> _ASSIGNMENT_: For the listing below, how many lines contain the word "Sanchez"? Answer with only that figure.

::: INPUT RECORDS :::

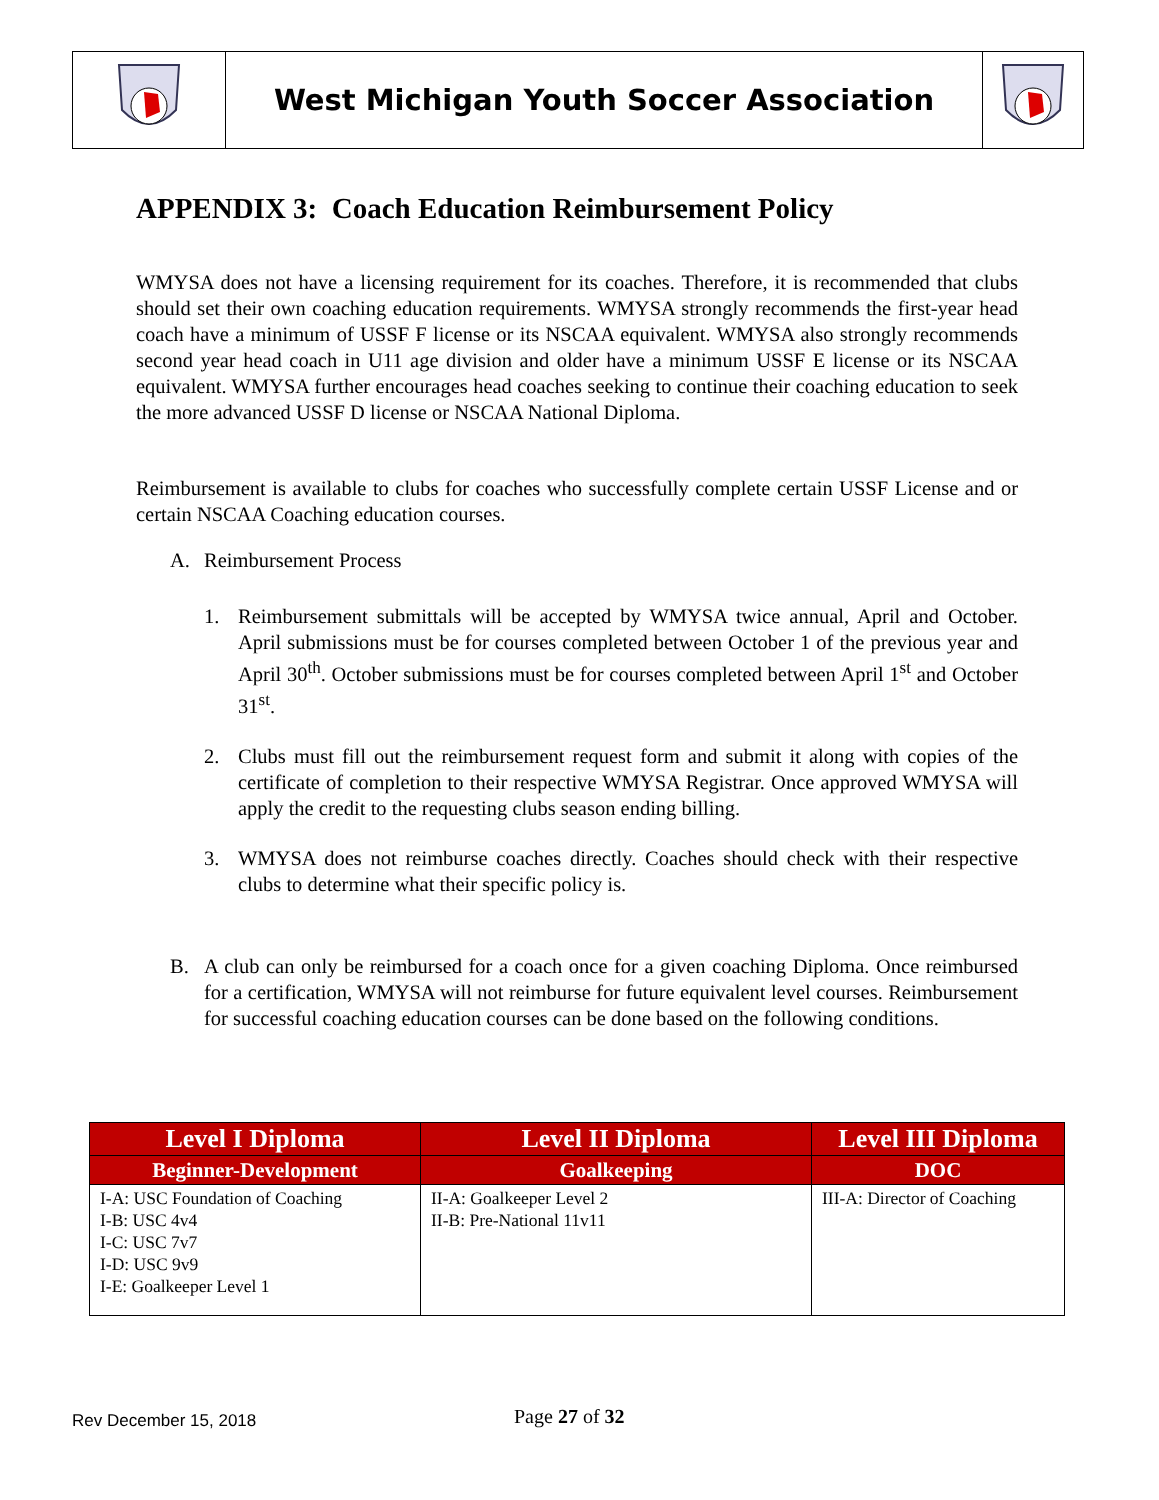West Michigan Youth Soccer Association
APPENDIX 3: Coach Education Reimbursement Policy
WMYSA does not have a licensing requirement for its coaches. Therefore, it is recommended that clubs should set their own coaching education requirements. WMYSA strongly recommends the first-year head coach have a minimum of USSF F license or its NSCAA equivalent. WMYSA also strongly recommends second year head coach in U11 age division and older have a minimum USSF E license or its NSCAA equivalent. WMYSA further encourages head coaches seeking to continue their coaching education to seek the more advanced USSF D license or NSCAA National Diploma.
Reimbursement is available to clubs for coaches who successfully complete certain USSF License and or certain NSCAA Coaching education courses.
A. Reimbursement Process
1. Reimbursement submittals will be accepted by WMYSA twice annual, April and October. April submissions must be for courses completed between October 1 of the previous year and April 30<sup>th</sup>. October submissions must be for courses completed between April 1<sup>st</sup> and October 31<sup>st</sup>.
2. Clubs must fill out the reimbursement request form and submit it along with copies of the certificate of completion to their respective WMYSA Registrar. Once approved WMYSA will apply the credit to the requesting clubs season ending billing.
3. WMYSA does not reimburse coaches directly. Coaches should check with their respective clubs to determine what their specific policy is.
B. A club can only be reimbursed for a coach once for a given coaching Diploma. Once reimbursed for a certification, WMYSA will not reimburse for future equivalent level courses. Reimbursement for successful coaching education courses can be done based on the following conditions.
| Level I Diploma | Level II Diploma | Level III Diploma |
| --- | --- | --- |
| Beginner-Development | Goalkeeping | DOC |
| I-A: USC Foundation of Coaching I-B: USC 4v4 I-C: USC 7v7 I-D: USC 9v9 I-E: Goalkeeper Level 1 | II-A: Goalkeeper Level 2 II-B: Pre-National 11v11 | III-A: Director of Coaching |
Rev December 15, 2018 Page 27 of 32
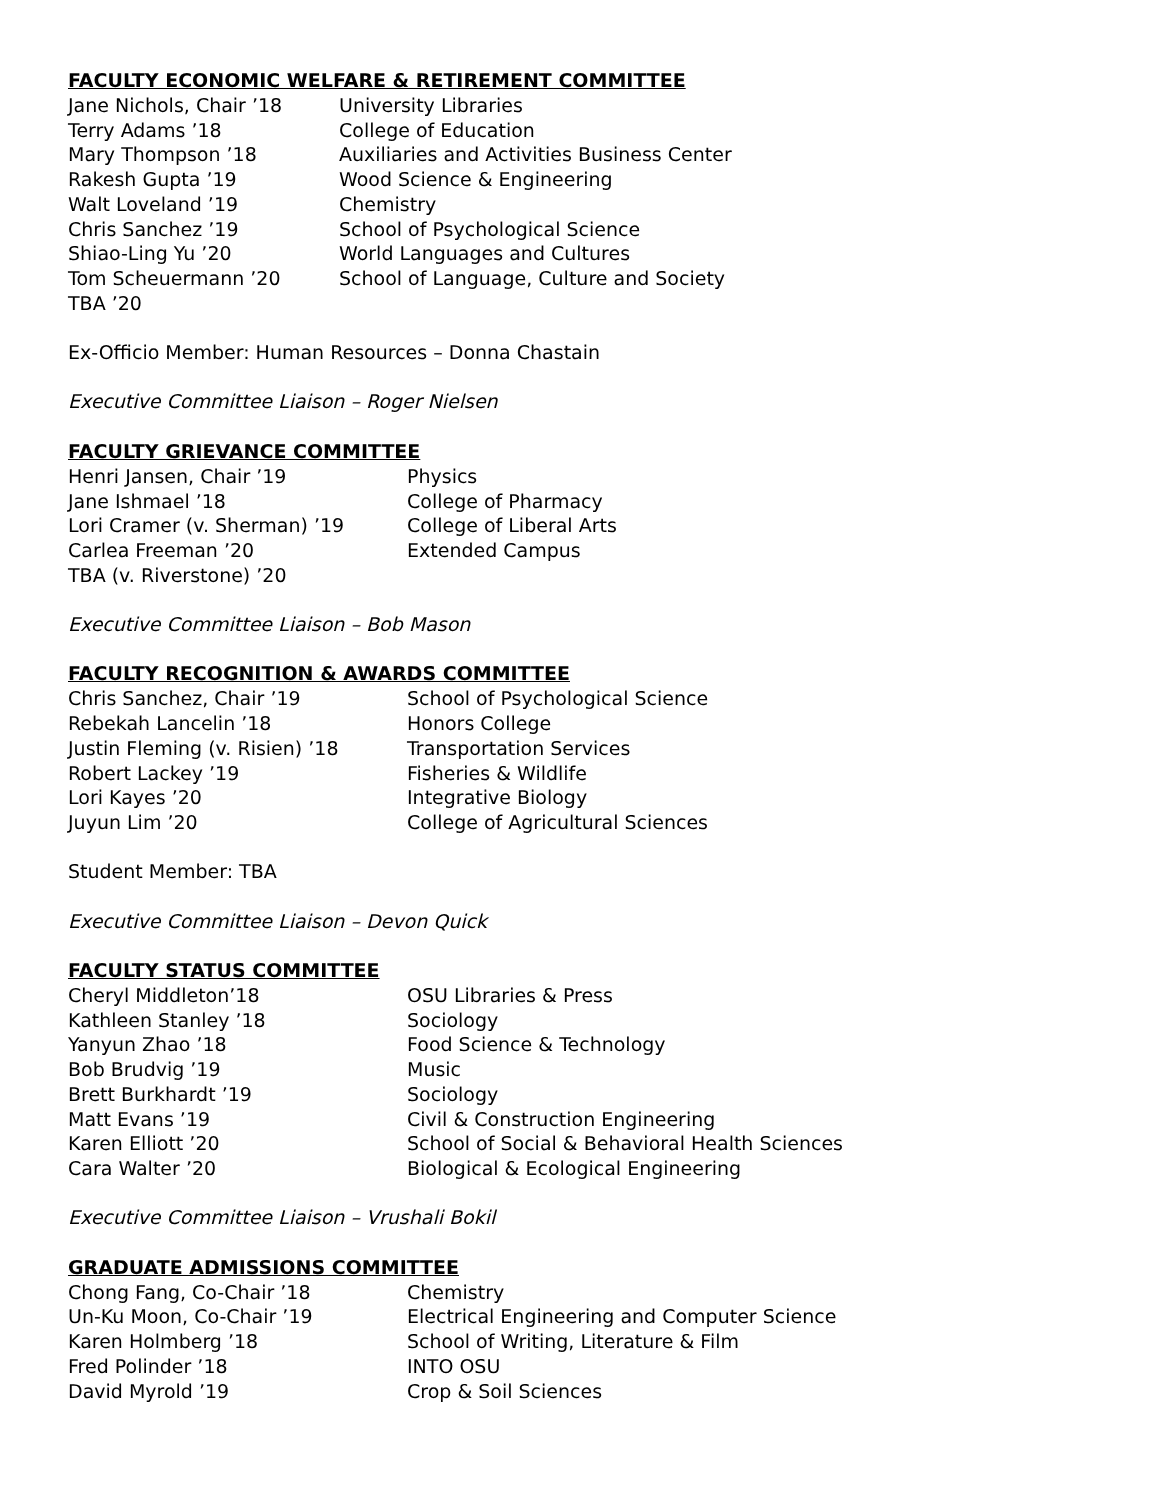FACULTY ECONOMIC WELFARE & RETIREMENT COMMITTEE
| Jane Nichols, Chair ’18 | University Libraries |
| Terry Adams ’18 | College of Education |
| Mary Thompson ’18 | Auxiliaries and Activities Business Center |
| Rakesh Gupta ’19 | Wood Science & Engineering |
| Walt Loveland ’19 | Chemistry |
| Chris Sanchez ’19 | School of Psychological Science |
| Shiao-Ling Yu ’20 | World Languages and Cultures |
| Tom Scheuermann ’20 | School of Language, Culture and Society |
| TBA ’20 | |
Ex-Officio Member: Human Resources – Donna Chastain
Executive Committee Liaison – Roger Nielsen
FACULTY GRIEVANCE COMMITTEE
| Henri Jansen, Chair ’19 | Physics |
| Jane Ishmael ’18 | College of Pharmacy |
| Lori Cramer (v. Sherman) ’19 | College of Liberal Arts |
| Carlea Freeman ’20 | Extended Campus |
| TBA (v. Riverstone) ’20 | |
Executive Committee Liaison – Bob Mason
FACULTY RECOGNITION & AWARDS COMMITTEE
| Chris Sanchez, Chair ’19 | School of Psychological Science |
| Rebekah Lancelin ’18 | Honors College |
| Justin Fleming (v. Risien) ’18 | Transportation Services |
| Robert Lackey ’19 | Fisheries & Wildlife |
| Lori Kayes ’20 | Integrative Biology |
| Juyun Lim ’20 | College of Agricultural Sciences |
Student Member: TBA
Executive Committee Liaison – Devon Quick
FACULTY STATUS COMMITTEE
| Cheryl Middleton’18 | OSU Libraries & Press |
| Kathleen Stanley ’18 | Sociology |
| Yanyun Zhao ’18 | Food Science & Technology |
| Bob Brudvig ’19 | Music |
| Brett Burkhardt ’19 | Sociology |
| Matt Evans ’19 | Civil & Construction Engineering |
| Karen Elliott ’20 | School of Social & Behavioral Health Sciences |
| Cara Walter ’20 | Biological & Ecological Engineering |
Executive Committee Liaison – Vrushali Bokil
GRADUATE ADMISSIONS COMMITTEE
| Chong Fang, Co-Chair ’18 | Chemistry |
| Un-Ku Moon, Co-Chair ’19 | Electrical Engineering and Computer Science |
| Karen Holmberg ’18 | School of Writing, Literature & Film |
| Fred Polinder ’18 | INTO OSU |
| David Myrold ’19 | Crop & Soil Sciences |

:::

> _FINISHED EXERCISE_: 2